Finding and Analyzing Metagenomic Data

Adelaide Rhodes, Ph.D., Senior Bioinformatics Scientist

Jason Laird, MSc, Bioinformatics Scientist

Adapted from the NCBI Tutorial by Cooper Park, Ph.D. (thanks Cooper!)

Learning Objectives:

Introduction
Objective 1 - Searching for SRA Data & Metadata on the NCBI Website
Objective 2 - Exploring Taxonomic Composition of SRA reads using STAT
Objective 3 - Creating a Taxonomic Report using Kraken
Objective 4 - Compare Kraken and STAT output

Introduction

This workshop, and this Jupyter Notebook, is designed to introduce you to:

How Metagenomic Sequence Data is stored and manipulated within NCBI
How to Download a subset of data from the NCBI
How to Generate a Taxonomic Report using Kraken
How to Visualize the Kraken data using Krona

Case Study

The case study for this workshop involves a single patient named "Patient B" who was clinically diagnosed with Microbial Keratitis (bacterial infection of the eye's cornea). This disease is typically caused by three species:

Pseudomonas aeruginosa
Staphylococcus aureus
Bacillus subtilis.

Diagnosis of this disease can be unreliable as it depends on labratory culture tests that are often false-negatives and can take up to 48hrs.
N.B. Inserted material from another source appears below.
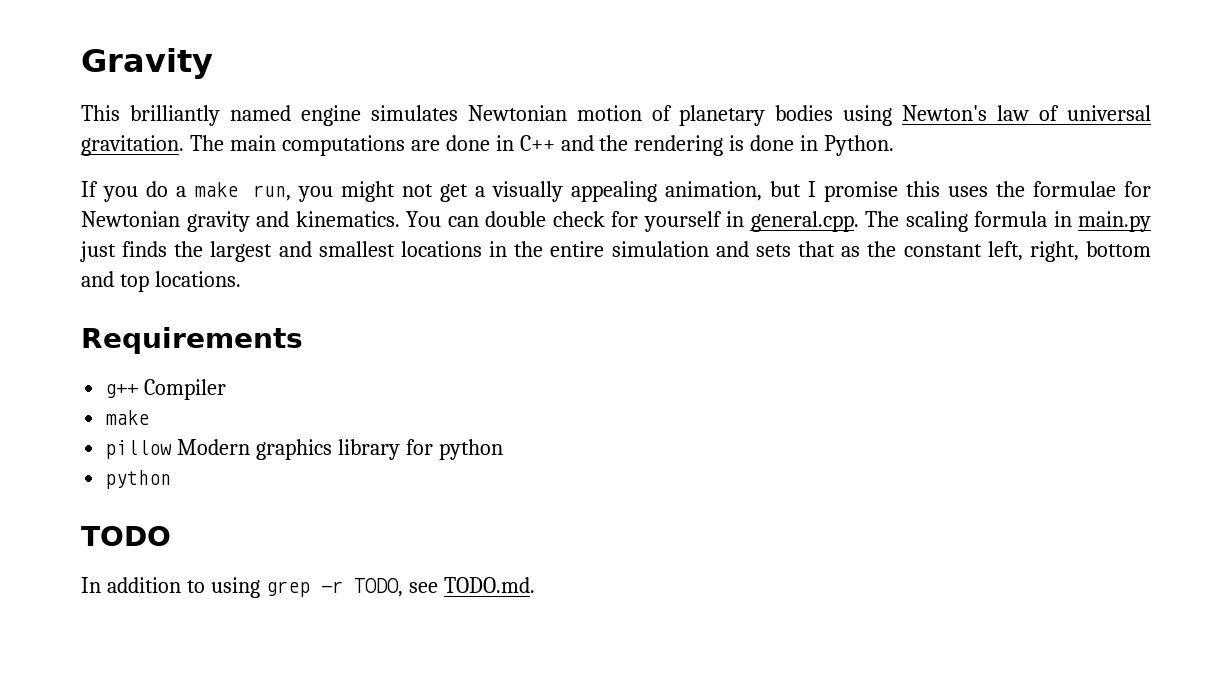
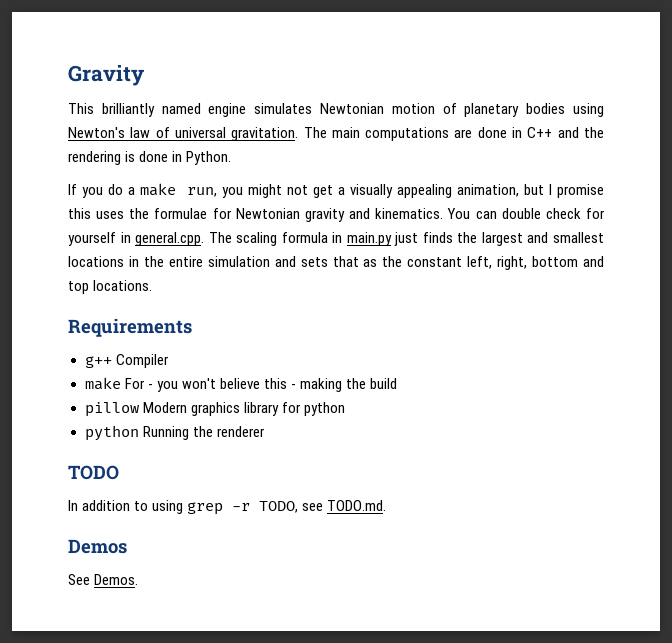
(150, 417) none -> [124,378,398,392] For - you won't believe this - making the build
(172, 479) none -> [142,426,265,440] Running the renderer
(535, 585) none -> [68,539,127,554] [68,574,139,585] // Demos // See Demos.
The authors of the paper used in this case study used metagenomic sequencing of a corneal scraping to characterize potential bacterial contamination of both of Patient B's eyes to pilot a method for diagnosing Microbial Keratitis via sequencing.

Today, we will use that same sequence data to validate their results and demonstrate how the NCBI tool STAT and Kraken2 provide similar results.

Navigating to OnDemend

We will be working on the Tufts HPC cluster today! To get there use the following link and log in with your Tufts credentials:

Tufts OnDemand

Once you get there we will need to open up Jupyter Notebook to run our code! Navigate to Interactive apps and then scroll down to Jupyter Lab. Enter the following specifications:

Click the Launch button to start your session!

Copying over the Data

For class today we will be copying over a folder with all the data/scripts we will need for today's exercise. To copy it over we will click on the Terminal button to start a terminal session:

Now enter the following into command line:

cp -r  /cluster/tufts/bio/tools/training/metagenomeData ./

Now on the right hand side of your screen you should see the folder, SOMEFOLDER! Double click on this folder and then double click on metagenome_exercises.ipynb. Now you have opened a Jupyter Notebook!

What is a Jupyter Notebook?

Jupyter Notebooks are a web-based approach to interactive code.
A single notebook (the file you are currently reading) is composed of many "cells" which can contain either text, or code.
To navigate between cells, either click on the cell, or use the arrow keys on your keyboard.
The order of the cells is important. Please do not skip any - the output from a cell higher up on the page may be needed as input for a cell lower down on the page.
A text cell will look like... well... this!
A code cell will look something like what you see below.
To run the code inside a code cell, click on it, then click the "Run" button at the top of the screen.
Try it on the code cell below!

#This is a code cell
print('You ran the code cell!')

output

You ran the code cell!

If it worked, you should have seen text pop up underneath the cell saying You ran the code cell!.

In [1]: that appeared next to the cell. This tells you the order you have run code cells throughout the notebook.
The next time you run a code cell, it will say In [2]:, then In [3]: and so on... This will help you know if/when code has been run.
The remainder of the notebook below has been pre-built by the workshop organizer.
You will not need to create any new cells, and you will be explicitly told if/when to execute a code cell.
The code in this workshop is either Bash (i.e., terminal commands) or Python. Bash commands are prefixed with ! while Python commands are not.
If you are not familiar with code, don't feel pressured to interpret it very deeply. Descriptions of each code block will be provided!